Chi si ammala di carcinoma epatico a causa dei ‘bicchieri di troppo’ ha un’aspettativa di vita più breve. Quando il cancro al fegato è provocato dall’alcol, la patologia si dimostra decisamente più aggressiva. A chiarirlo è uno studio da poco pubblicato su Cancer (la rivista dell’American Cancer Society) e che ha messo in rapporto i tassi di sopravvivenza di persone bevitrici con chi, al contrario, si astiene.

IL CASO FRANCIA

In Francia, si legge nel testo del rapporto, l’abuso di bevande alcoliche è già il primo responsabile dell’epatocarcinoma. Negli Stati Uniti, invece, sta per esserlo. Riassumendo, i pazienti con carcinoma del fegato associato ad alcol vivono meno di quanti, pur con un’identica diagnosi, hanno sviluppato il male per altri motivi.

Il tumore del fegato è la seconda causa di morte per cancro al mondo. Le infezioni da Epatite B e C eraNO considerate, almeno fino ad oggi, le ‘basi’ scatenanti la malattia. In realtà esistono altri fattori di rischio quali l’abuso di alcol e la steatosi epatica non alcolica (caratterizzata da un accumulo di grasso nel fegato pur in assenza del consumo di alcolici).

I progressi compiuti dalla medicina nel trattamento delle infezioni e l’incremento del consumo di alcolici aprono nuovi scenari all’osservazione degli specialisti: con tumori del fegato sempre più correlati ai “bicchieri di troppo”. Condizione già conclamato Oltralpe e in via d’evoluzione negli USA (qui gli alcolici incidono per il 25-30% delle diagnosi effettuate).

LA RICERCA

Per mettere a confronto il decorso della malattia in persone che abusano di alcolici con pazienti che non ne abusano, i ricercatori dell’Hopital Henri-Modor (Francia) hanno monitorato la salute di894 persone con diagnosi recente di cancro al fegato nell’arco di 5 anni: 582 con storia di alcolismo alle spalle e 312 no. Nel periodo di ‘controllo’ del panel, sono deceduti 601 pazienti.
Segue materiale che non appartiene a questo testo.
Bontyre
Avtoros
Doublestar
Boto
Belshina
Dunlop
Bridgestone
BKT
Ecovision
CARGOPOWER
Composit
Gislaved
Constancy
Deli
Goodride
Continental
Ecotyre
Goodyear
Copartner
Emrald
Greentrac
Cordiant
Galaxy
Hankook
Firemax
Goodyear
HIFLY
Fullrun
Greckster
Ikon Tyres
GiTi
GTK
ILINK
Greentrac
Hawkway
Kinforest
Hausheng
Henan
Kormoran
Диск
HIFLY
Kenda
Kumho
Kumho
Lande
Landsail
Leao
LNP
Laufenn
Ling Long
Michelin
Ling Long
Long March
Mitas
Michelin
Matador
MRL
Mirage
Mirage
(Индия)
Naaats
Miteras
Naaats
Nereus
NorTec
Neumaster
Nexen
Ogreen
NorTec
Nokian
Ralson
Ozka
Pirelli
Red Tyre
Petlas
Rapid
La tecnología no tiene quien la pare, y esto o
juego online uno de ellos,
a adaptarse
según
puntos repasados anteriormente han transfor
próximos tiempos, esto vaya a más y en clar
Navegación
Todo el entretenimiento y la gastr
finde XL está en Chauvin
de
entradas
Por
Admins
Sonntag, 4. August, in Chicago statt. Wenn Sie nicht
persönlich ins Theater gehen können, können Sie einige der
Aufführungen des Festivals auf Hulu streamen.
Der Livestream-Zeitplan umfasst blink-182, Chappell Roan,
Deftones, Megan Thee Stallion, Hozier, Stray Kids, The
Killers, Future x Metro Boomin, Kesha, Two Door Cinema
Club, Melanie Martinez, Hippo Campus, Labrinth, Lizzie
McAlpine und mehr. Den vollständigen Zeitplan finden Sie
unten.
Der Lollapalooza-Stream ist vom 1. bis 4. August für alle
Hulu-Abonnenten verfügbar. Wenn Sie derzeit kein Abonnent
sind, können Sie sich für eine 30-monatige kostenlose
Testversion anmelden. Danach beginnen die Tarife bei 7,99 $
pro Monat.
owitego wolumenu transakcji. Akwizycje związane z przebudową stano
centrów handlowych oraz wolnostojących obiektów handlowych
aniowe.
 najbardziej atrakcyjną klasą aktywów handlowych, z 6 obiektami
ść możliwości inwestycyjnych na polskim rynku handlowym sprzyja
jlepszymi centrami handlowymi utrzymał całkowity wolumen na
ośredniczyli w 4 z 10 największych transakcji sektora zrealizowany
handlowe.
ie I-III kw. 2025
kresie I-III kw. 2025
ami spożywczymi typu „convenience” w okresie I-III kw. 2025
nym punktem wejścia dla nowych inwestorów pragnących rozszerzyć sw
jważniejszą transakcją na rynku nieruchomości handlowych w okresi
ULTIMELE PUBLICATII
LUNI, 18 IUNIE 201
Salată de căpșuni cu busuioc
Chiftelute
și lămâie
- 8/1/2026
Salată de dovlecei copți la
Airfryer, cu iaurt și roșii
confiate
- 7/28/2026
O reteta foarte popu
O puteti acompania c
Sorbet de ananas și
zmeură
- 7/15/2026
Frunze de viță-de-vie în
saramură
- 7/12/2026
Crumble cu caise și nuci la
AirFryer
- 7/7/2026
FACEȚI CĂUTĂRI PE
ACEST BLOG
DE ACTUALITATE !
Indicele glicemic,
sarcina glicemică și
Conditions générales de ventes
I casi associati all’alcol mostravano caratteristiche più gravi: maggior probabilità di metastasi e minore funzionalità epatica in fase diagnostica.

Tuttavia il dato rilevante consisteva nella sopravvivenza media: vale a dire il tempo nel quale il 50% dei pazienti inseriti nello studio è deceduto. Queste le differenze emerse: nei soggetti con tumore non associato all’alcol la sopravvivenza mediana era di 9,7 mesi; negli altri scendeva fino a 5,7 mesi.

E ciò nonostante i ricercatori avessero confrontato tumori allo stesso stadio e sottolineato come il tasso di sopravvivenza tra i 2 ‘campioni’ (abuso e non) fosse il medesimo.

Un risultato a suggerimento del fatto che la prognosi peggiore nei pazienti dediti all’alcol sia dovuta a una ‘cattiva’ condizione del fegato all’atto della diagnosi. Da qui l’importanza dei programmi di screening verso i pazienti cirrotici.